- _EXERCISE DIRECTIONS_: Count the lines below that contain the string "dass", and reply with the number only.
(Beginning of RECORDS TO PROCESS)
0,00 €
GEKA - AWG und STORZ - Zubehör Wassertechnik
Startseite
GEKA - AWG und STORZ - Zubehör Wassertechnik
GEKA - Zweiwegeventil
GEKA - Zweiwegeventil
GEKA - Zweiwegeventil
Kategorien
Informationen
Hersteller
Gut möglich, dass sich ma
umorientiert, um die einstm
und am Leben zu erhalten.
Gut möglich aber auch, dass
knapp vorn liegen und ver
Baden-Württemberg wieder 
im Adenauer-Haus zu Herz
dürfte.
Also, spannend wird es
(End of RECORDS TO PROCESS)
(Beginning of RECORDS TO PROCESS)
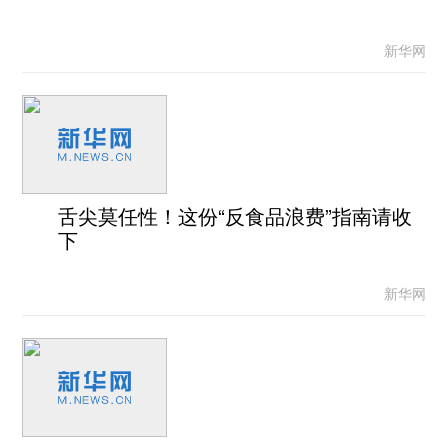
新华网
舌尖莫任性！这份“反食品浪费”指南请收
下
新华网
(End of RECORDS TO PROCESS)
- _TASK RESULT_: 2